• Provided passage:
--------

Seasonal relevance: This is where it gets interesting. Cold weather is coming. Cold temperatures make joint pain worse. The desire is about to ramp up significantly — it'll peak in December-January. You're four to six weeks out from the peak window.

Decision: Start ramp-up testing now. Build creatives that speak to the cold-weather-pain desire specifically. "When the temperature drops, this is what it does to your joints." Run at moderate spend to build social proof and find winners. Scale into November and December as the peak hits.

That's desire intensity and seasonal relevance working together as a media buying strategy — not just an insight, but a calendar.


The checklist

  • Look up your main desire on Google Trends using "Past 5 years" to see the full seasonal pattern
  • Identify the peak window — this is when you scale hard
  • Identify the trough — this is when you pull back and test new creative at low spend, not maintain peak budgets
  • Start ramp-up testing 4-6 weeks before the peak — you need winners ready when the peak hits
  • For gifting products, block three annual Bleeding Neck windows on the calendar: Valentine's (ramp January 15th), Mother's Day (ramp late April), BFCM-Christmas (ramp November 1st)

--------

• Material shown:
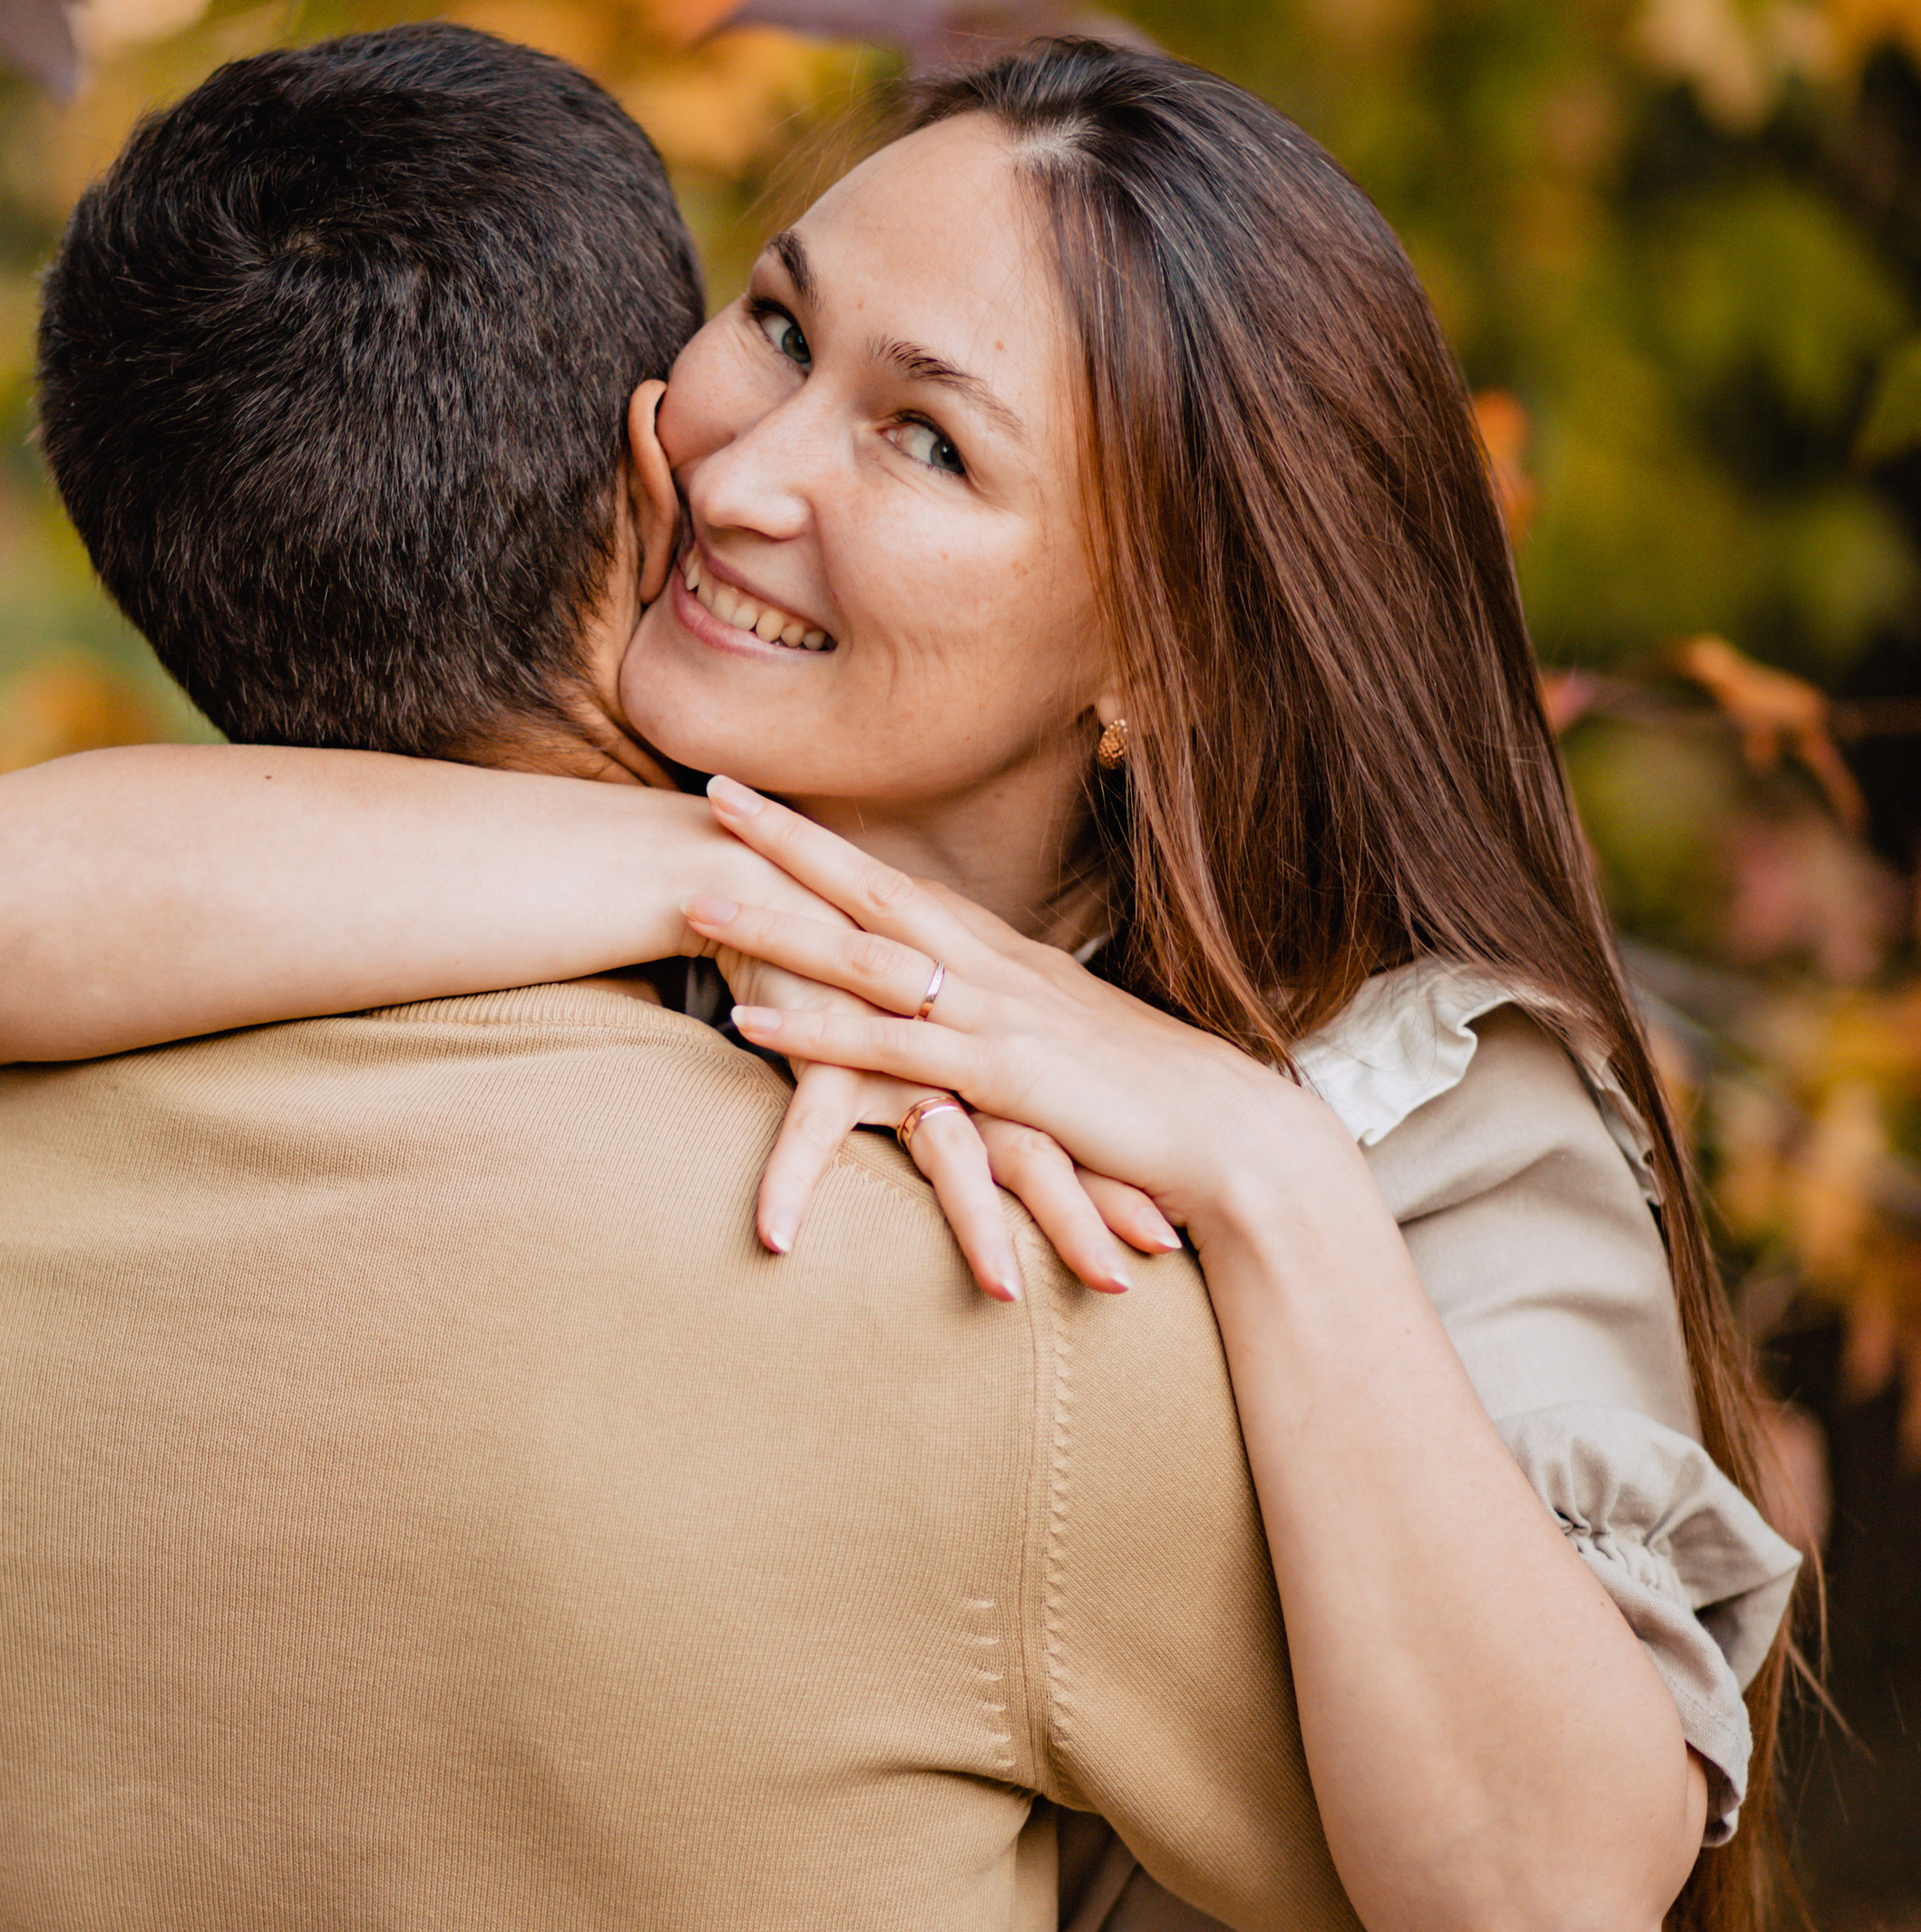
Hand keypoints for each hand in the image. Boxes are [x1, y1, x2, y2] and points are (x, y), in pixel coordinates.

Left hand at [687, 778, 1337, 1254]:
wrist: (1235, 1137)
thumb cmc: (1157, 1105)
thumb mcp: (1070, 1052)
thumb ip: (1011, 1031)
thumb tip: (970, 1026)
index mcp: (1008, 960)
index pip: (902, 882)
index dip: (833, 842)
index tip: (770, 804)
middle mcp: (995, 971)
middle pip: (874, 886)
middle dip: (789, 842)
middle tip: (712, 794)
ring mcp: (996, 1017)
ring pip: (866, 958)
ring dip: (778, 928)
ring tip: (695, 902)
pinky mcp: (1002, 1077)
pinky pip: (889, 1050)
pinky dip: (815, 1034)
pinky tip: (750, 1023)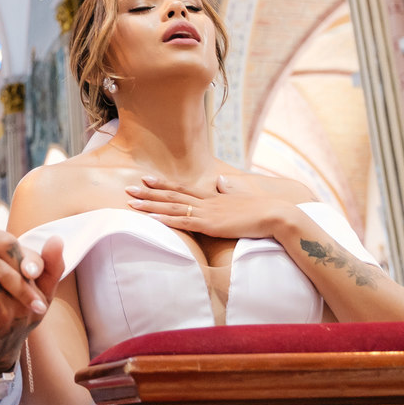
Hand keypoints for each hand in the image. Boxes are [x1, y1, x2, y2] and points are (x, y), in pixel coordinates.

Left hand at [125, 173, 295, 238]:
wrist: (275, 215)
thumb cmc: (262, 210)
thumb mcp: (242, 198)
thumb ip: (229, 190)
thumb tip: (222, 181)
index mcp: (212, 196)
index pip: (182, 189)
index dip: (163, 184)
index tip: (147, 179)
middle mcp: (206, 202)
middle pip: (171, 196)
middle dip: (148, 193)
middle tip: (128, 189)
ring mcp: (207, 213)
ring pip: (172, 208)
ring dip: (150, 206)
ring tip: (131, 202)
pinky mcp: (210, 226)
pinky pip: (183, 222)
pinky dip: (166, 220)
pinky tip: (151, 218)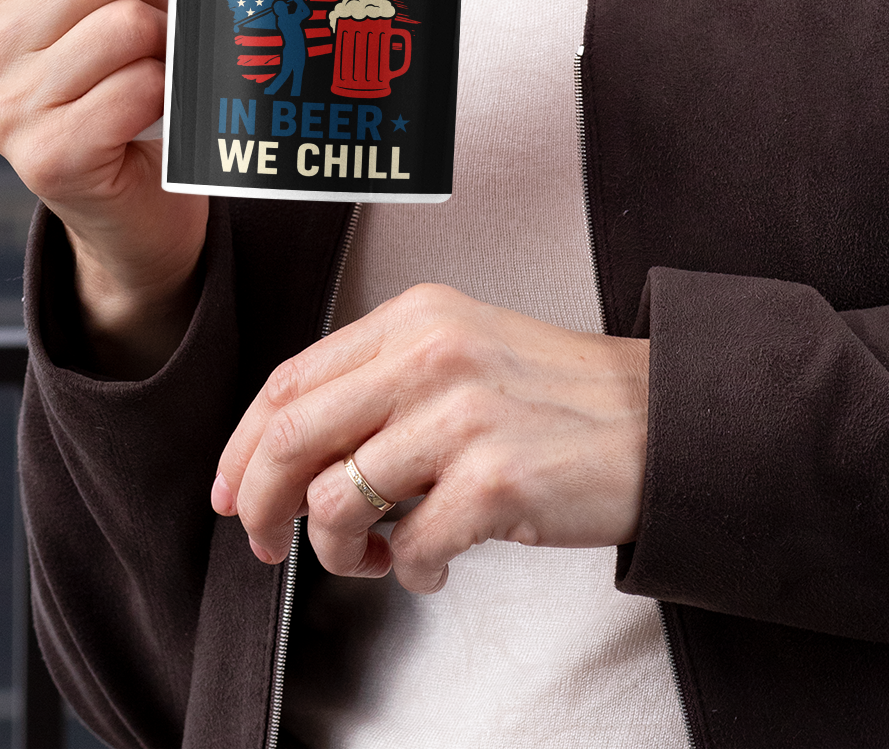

--------

• Work task 1:
List every gifting window that the checklist on seasonal ad spending says to block on the calendar, along with when to start ramping for each.
• Work task 2:
Using the passage on seasonal ad spending, explain in one to three sentences why ramp-up testing should start four to six weeks before the peak.
• Work task 3:
Extend the checklist on seasonal ad spending past its final item.
The lines above aren't needed for any of this.

• Answer section 1:
- Valentine's: ramp January 15th
- Mother's Day: ramp late April
- BFCM-Christmas: ramp November 1st

• Answer section 2:
You need winning creatives ready when the peak hits. Running at moderate spend in those weeks builds social proof and finds winners, so you can scale once demand rises.

• Answer section 3:
  • Never assume the desire is constant year-round unless Google Trends specifically confirms flat seasonality
  • Score every desire on all three variables — size, intensity right now, seasonal relevance right now — before deciding where to put budget

Next: [The 6 Research Methods — How to Find and Validate the Right Desire Before You Spend →](05-six-research-methods.md)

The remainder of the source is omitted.